• **PAGE EXTRACT**

In short, it’s quite a moment for Hawke, with whom I caught up on Saturday at The Atlantic Grill on New York’s Upper West Side, just blocks from where he and Bernstein had just delighted a New York Film Festival audience with their film and a post-screening Q&A, and where they and friends were gathering for a reception hosted by IFC Films, which is distributing both Boyhood and Seymour (the latter under its Sundance Selects banner).
Read more New York Film Fest: David Fincher’s ‘Gone Girl’ Opens Fest, But Is It an Oscar Movie?
Hawke, nibbling on some cheese and nuts, told me that he’s having a blast with the two projects. “I don’t take a second of it for granted, especially the look in people’s eyes when you’ve made something that moved them,” he said. “And so to have them both come out in the same year is really fun.” Moreover, both films represent years of hard work and emotional investment of a sort that is unusual even for someone as committed to his craft as him.

• **TASK 1**
In the passage about Hawke, where did the writer catch up with him on Saturday?
• **TASK 2**
In the passage about Hawke, rewrite the part that opens with the words "In short, it’s" and closes with "an Oscar Movie?", renaming "Saturday" as "Sunday".

• **DATASET RECORDS**
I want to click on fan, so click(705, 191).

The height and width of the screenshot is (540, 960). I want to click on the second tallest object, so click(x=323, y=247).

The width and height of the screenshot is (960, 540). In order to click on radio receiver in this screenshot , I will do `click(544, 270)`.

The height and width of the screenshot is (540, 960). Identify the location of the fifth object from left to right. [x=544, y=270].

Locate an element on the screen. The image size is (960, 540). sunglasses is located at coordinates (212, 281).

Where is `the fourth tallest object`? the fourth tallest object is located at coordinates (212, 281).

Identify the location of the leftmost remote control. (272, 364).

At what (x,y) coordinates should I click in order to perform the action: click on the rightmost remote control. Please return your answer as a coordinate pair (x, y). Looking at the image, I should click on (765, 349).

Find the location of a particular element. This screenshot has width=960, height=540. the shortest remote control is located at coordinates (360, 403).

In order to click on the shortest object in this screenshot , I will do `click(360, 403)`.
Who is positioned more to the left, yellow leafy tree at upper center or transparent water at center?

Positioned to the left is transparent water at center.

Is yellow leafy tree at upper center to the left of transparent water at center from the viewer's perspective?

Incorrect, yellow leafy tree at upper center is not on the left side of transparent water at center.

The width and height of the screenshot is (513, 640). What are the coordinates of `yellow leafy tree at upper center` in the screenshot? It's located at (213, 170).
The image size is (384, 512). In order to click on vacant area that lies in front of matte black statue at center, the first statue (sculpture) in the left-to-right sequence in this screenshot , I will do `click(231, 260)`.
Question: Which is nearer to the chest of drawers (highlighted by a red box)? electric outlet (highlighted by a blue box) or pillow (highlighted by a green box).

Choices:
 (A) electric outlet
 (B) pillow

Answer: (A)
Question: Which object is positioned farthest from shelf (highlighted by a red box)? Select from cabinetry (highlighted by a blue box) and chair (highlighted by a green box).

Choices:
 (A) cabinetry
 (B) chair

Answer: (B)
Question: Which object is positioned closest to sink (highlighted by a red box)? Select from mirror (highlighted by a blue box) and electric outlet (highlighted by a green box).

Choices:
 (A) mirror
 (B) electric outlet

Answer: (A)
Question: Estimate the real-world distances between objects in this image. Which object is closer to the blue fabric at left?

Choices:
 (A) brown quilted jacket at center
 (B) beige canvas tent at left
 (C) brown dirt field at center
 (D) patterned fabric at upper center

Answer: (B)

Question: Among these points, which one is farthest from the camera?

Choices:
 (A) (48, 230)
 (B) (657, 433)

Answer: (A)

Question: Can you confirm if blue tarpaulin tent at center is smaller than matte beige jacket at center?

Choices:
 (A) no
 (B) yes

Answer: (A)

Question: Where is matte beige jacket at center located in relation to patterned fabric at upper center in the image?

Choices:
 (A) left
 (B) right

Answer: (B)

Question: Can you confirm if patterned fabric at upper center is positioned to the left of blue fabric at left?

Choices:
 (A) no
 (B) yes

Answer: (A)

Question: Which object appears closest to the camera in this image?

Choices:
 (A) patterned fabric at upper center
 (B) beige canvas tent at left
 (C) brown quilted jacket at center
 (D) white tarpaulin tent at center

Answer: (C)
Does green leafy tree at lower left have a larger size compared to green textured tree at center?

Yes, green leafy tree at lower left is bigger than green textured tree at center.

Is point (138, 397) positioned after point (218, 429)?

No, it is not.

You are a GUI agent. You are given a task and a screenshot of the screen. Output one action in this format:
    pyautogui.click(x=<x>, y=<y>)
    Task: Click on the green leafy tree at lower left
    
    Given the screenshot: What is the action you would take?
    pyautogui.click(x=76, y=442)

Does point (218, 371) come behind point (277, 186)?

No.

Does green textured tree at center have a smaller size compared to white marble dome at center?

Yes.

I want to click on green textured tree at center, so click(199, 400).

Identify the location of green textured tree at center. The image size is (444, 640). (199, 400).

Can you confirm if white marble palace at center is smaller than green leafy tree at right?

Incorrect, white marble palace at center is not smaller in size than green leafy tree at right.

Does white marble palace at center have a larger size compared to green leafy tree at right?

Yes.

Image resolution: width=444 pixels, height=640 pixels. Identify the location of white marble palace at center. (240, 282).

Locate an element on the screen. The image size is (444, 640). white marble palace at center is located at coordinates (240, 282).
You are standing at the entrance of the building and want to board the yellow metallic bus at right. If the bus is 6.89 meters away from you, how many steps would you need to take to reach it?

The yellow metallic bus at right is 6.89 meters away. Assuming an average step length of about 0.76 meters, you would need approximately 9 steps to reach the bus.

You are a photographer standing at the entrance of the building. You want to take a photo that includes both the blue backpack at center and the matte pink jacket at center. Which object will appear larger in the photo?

• **WRITTEN RESPONSE 1**
At The Atlantic Grill on New York's Upper West Side.

• **WRITTEN RESPONSE 2**
In short, it’s quite a moment for Hawke, with whom I caught up on Sunday at The Atlantic Grill on New York’s Upper West Side, just blocks from where he and Bernstein had just delighted a New York Film Festival audience with their film and a post-screening Q&A, and where they and friends were gathering for a reception hosted by IFC Films, which is distributing both Boyhood and Seymour (the latter under its Sundance Selects banner).
Read more New York Film Fest: David Fincher’s ‘Gone Girl’ Opens Fest, But Is It an Oscar Movie?